Joint ventures provided a useful way to enter the Chinese marketplace at a time when GE Healthcare was developing its business knowledge there, Saragnese said. The company has subsequently amassed a large number of its own contacts within government agencies.
"If GE Healthcare were to develop a new business in China today, I'm not sure that a joint venture would be the right approach," Saragnese said. "It is different today compared with the situation almost 20 years ago. China has matured, as has GE."
GE Healthcare consolidated its business interests in Beijing in 2003, with the opening of a multifunctional industrial park integrating engineering development and design, production, sales, service, procurement, R&D, customer training, and product display.
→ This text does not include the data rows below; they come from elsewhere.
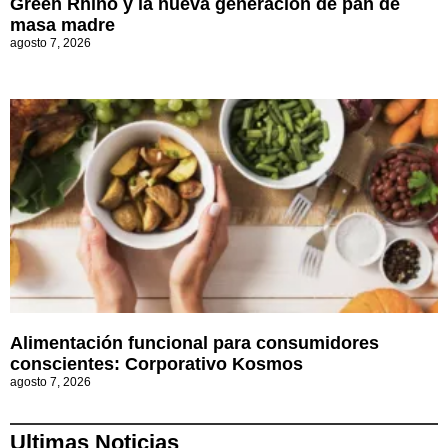
Green Rhino y la nueva generación de pan de
masa madre
agosto 7, 2026
Alimentación funcional para consumidores
conscientes: Corporativo Kosmos
agosto 7, 2026
Ultimas Noticias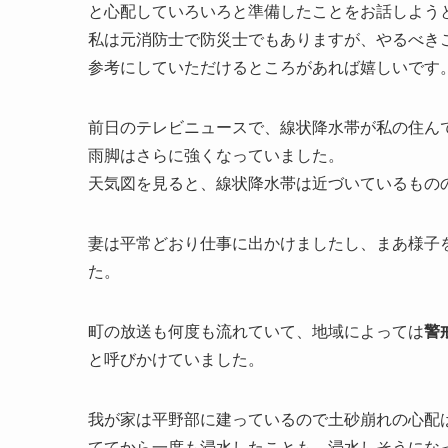
と心配していろいろと準備したことをお話しよう
私は元消防士で防災士でもありますが、やるべき
参考にしていただけるところがあれば嬉しいです
前日のテレビニュースで、線状降水帯が私の住ん
雨脚はさらに強くなっていました。
天気図を見ると、線状降水帯は近づいているもの
妻は平常どおり仕事に出かけましたし、まあ様子
た。
町の放送も何度も流れていて、地域によっては
警
と呼びかけていました。
我が家は平野部に建っているので土砂崩れの心配
ててから一度も浸水したことも、浸水しそうにな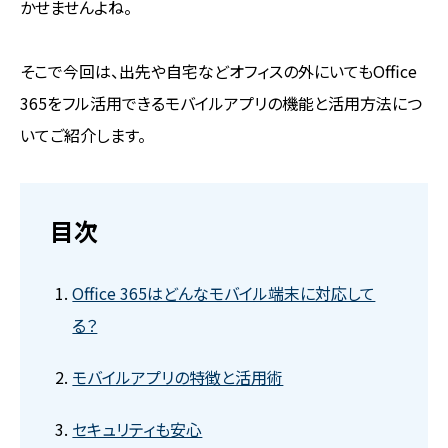
かせませんよね。
そこで今回は、出先や自宅などオフィスの外にいてもOffice
365をフル活用できるモバイルアプリの機能と活用方法につ
いてご紹介します。
目次
Office 365はどんなモバイル端末に対応して
る？
モバイルアプリの特徴と活用術
セキュリティも安心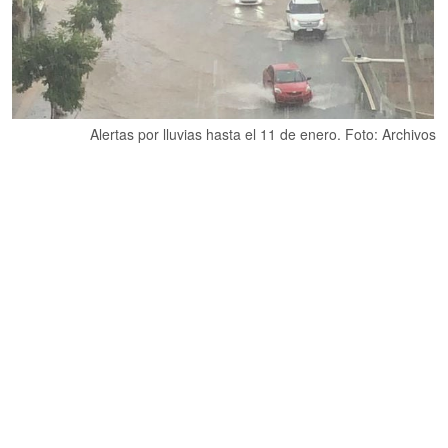
Alertas por lluvias hasta el 11 de enero. Foto: Archivos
Investment in the park totals $40 million.
Between 10% and 20% of GE Healthcare's production output comes from China. Two-thirds of what is made in Beijing and Wuxi will go to Chinese hospitals and clinics. A proportion of these sales will be equipment designed specifically for Chinese end users. GE Healthcare's DXR PS 800 and TH 600 x-ray systems, for instance, are not marketed outside China.
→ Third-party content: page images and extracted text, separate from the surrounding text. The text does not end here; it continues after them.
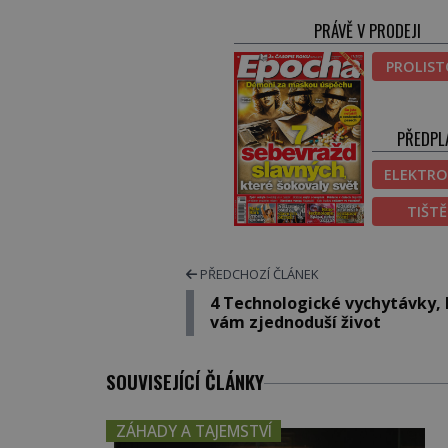
PRÁVĚ V PRODEJI
PROLIS
PŘEDPL
ELEKTRO
TIŠT
PŘEDCHOZÍ ČLÁNEK
4 Technologické vychytávky, 
vám zjednoduší život
SOUVISEJÍCÍ ČLÁNKY
ZÁHADY A TAJEMSTVÍ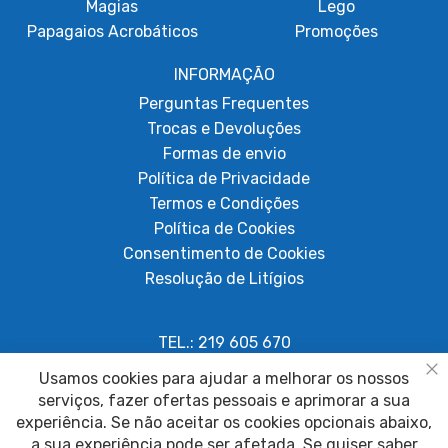
Magias
Lego
Papagaios Acrobáticos
Promoções
INFORMAÇÃO
Perguntas Frequentes
Trocas e Devoluções
Formas de envio
Política de Privacidade
Termos e Condições
Política de Cookies
Consentimento de Cookies
Resolução de Litígios
TEL.: 219 605 670
Chamada para rede fixa nacional
Usamos cookies para ajudar a melhorar os nossos
Fe
serviços, fazer ofertas pessoais e aprimorar a sua
geral@papagaiosempenas.com
experiência. Se não aceitar os cookies opcionais abaixo,
a sua experiência pode ser afetada. Se quiser saber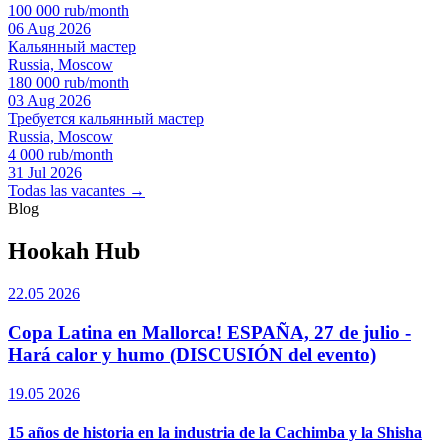
100 000 rub/month
06 Aug 2026
Кальянный мастер
Russia, Moscow
180 000 rub/month
03 Aug 2026
Требуется кальянный мастер
Russia, Moscow
4 000 rub/month
31 Jul 2026
Todas las vacantes →
Blog
Hookah Hub
22.05 2026
Copa Latina en Mallorca! ESPAÑA, 27 de julio -
Hará calor y humo (DISCUSIÓN del evento)
19.05 2026
15 años de historia en la industria de la Cachimba y la Shisha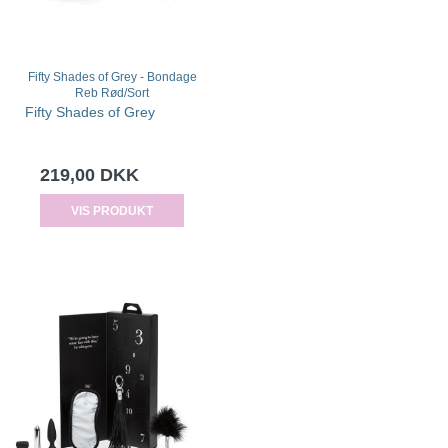
Fifty Shades of Grey - Bondage
Reb Rød/Sort
Fifty Shades of Grey
219,00 DKK
VIS PRODUKT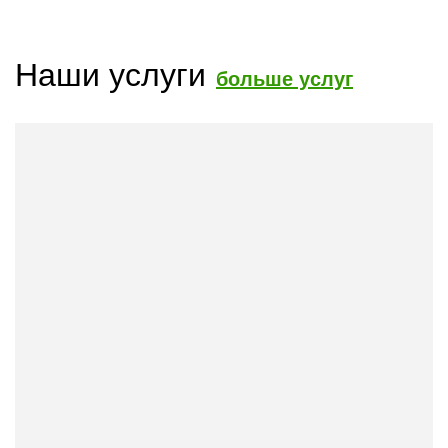
Наши услуги
больше услуг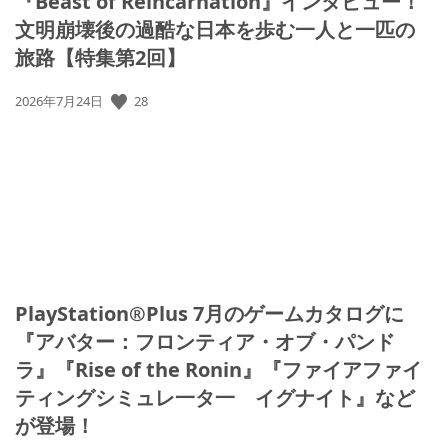
『Beast of Reincarnation』インタビュー！
文明崩壊後の過酷な日本を歩む一人と一匹の
旅路【特集第2回】
公
28
2026年7月24日
開
日:
PlayStation®Plus 7月のゲームカタログに
『アバター：フロンティア・オブ・パンド
ラ』『Rise of the Ronin』『ファイアファイ
ティングシミュレ一タ一 イグナイト』など
が登場！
Many other modalities originating in China are shipped to customers worldwide. Wuxi has become GE Healthcare's prime site for the production of medium- and high-end black-and-white and color ultrasound systems. Too much emphasis on single-market systems means that opportunities are lost, Saragnese said. GE Healthcare consequently aims to make its products as global as possible.
"There are developing markets and performance segments and premium segments all around the world," he said. "If you are able to make a product that is, say, very good for the value segment in China, it is likely to be a very effective product for India, too."
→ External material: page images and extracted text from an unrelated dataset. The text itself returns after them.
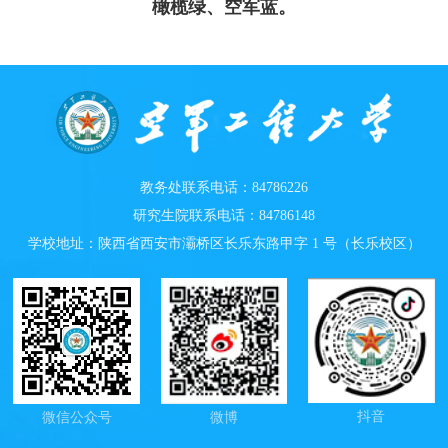
橄榄绿、空军蓝。
教务处联系电话：84786226
研究生院联系电话：84786148
学校地址：陕西省西安市灞桥区长乐东路甲字 1 号（长乐校区）
抖音
微信公众号
微博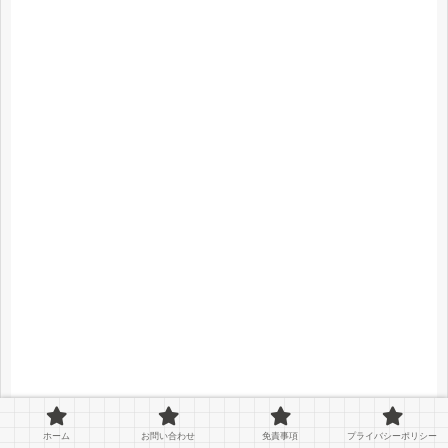
ホーム
お問い合わせ
免責事項
プライバシーポリシー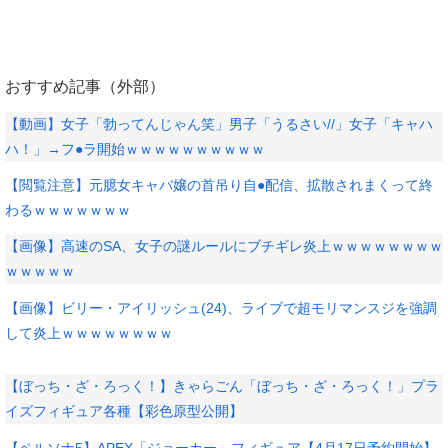
おすすめ記事（外部）
【動画】女子「勃ってんじゃん笑」男子「うるさい//」女子「キャハ
ハ！」→フ●ラ開始ｗｗｗｗｗｗｗｗｗｗ
【閲覧注意】元臆女キャバ嬢の首吊り自●配信、拡散されまくって終
わるｗｗｗｗｗｗｗ
【画像】高速のSA、女子の謎ルールにブチギレ炎上ｗｗｗｗｗｗｗｗ
ｗｗｗｗｗ
【画像】ビリー・アイリッシュ(24)、ライブで超モリマンスジを強調
して炎上ｗｗｗｗｗｗｗｗ
【ぼっち・ざ・ろっく！】きゃらごん「ぼっち・ざ・ろっく！」プラ
イズフィギュア各種【彩色原型公開】
【ペルソナ5】APEX「ジョーカー」フィギュア【4月17日予約開始】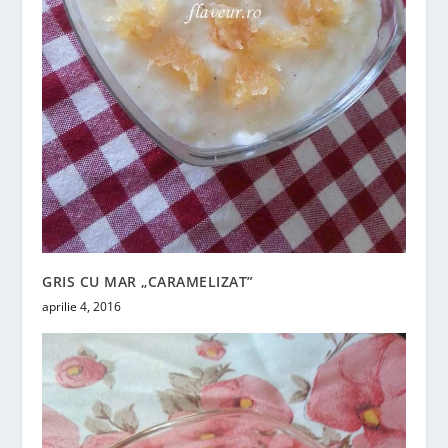
GRIS CU MAR „CARAMELIZAT”
aprilie 4, 2016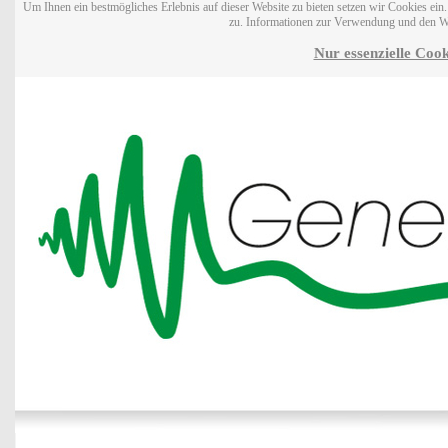
Um Ihnen ein bestmögliches Erlebnis auf dieser Website zu bieten setzen wir Cookies ei
zu. Informationen zur Verwendung und den W
Nur essenzielle Cook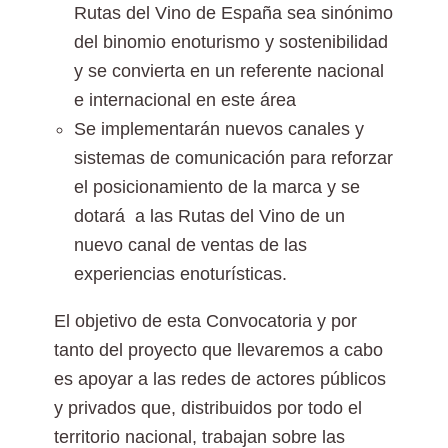
Rutas del Vino de España sea sinónimo
del binomio enoturismo y sostenibilidad
y se convierta en un referente nacional
e internacional en este área
Se implementarán nuevos canales y
sistemas de comunicación para reforzar
el posicionamiento de la marca y se
dotará a las Rutas del Vino de un
nuevo canal de ventas de las
experiencias enoturísticas.
El objetivo de esta Convocatoria y por
tanto del proyecto que llevaremos a cabo
es apoyar a las redes de actores públicos
y privados que, distribuidos por todo el
territorio nacional, trabajan sobre las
Factors used to determine which parts of GE Healthcare's portfolio are manufactured where include the size and location of likely markets, transportation costs, and availability of necessary engineering experience. Decisions are subject to change, as new market opportunities arise. For instance, GE Healthcare's 0.2T MR scanner is now manufactured in China for worldwide distribution, despite originally being developed in Japan.
"We have made our move in China, we will continue to invest, and we will continue to grow the business there just as we do everywhere else around the world," Saragnese said.